## [Document]
SO. in order to tell what's wrong with game of thrones you kind of have to have read the books, because the books are the reason the show goes off the rails. i actually blame the showrunners relatively little in proportion to GRRM for how bad the show was (which I'm not gonna rehash here because if you're interested in GOT in any capacity you've already seen that horse flogged to death). people debate when GOT "got bad" in terms of writing, but regardless of when you think it dropped off, everyone agrees the quality declined sharply in season 8, and to a certain extent, season 7. these are the seasons that are more or less entirely spun from whole cloth, because season 7 marks the beginning of what will, if we ever see it, be the Winds of Winter storyline. it's the first part that isn't based on a book by George R.R. Martin. it's said that he gave the showrunners plot outlines, but we don't know how detailed they were, or how much the writers diverged from the blueprint — and honestly, considering the cumulative changes made to the story by that point, some stark divergence would have been required. (there's a reason for this. i'll get there in a sec.)

## [Data block]

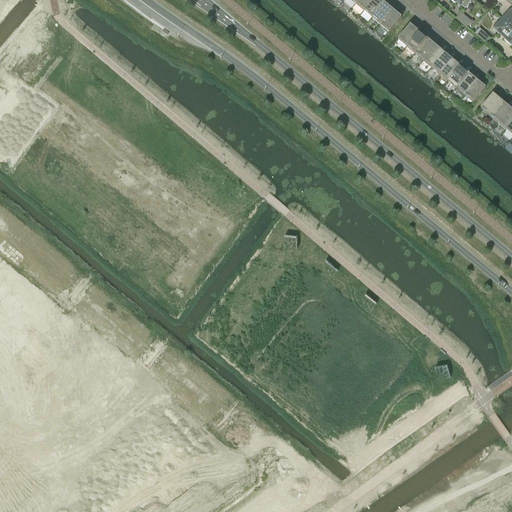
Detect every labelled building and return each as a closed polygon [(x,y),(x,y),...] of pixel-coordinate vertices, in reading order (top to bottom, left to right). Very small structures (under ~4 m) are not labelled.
[(358,0),(355,5),(363,12),(373,0),(358,0)] [(373,0),(363,12),(372,19),(384,4),(379,0),(373,0)] [(469,4),(471,0),(449,0),(455,4),(456,3),(460,6),(465,9),(466,8),(467,7),(468,5),(469,4)] [(392,11),(384,4),(372,19),(380,25),(392,11)] [(503,21),(511,29),(511,12),(511,13),(508,10),(500,19),(503,21)] [(392,11),(380,25),(389,33),(401,18),(392,11)] [(466,27),(470,22),(460,14),(456,19),(466,27)] [(511,29),(503,21),(499,25),(497,23),(492,27),(495,30),(501,36),(501,35),(505,39),(504,40),(510,46),(511,45),(511,29)] [(406,47),(418,33),(410,26),(397,40),(406,47)] [(485,43),(489,38),(479,29),(474,34),(485,43)] [(406,47),(414,54),(427,40),(418,33),(406,47)] [(414,54),(423,61),(435,47),(427,40),(414,54)] [(423,61),(431,68),(443,54),(435,47),(423,61)] [(431,68),(439,75),(451,61),(443,54),(431,68)] [(439,75),(447,82),(460,68),(451,61),(439,75)] [(447,82),(456,89),(468,75),(460,68),(447,82)] [(456,89),(464,96),(476,81),(468,75),(456,89)] [(476,81),(464,96),(473,103),(485,89),(476,81)] [(489,117),(501,102),(492,95),(480,109),(489,117)] [(489,117),(497,124),(509,109),(501,102),(489,117)] [(497,124),(505,131),(511,122),(511,111),(509,109),(497,124)]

## [Do this]
According to the Game of Thrones commentary, which season is the first part of the show not based on a book by George R.R. Martin? The material has no connection to the commentary on Game of Thrones.

## [Answer below]
Season 7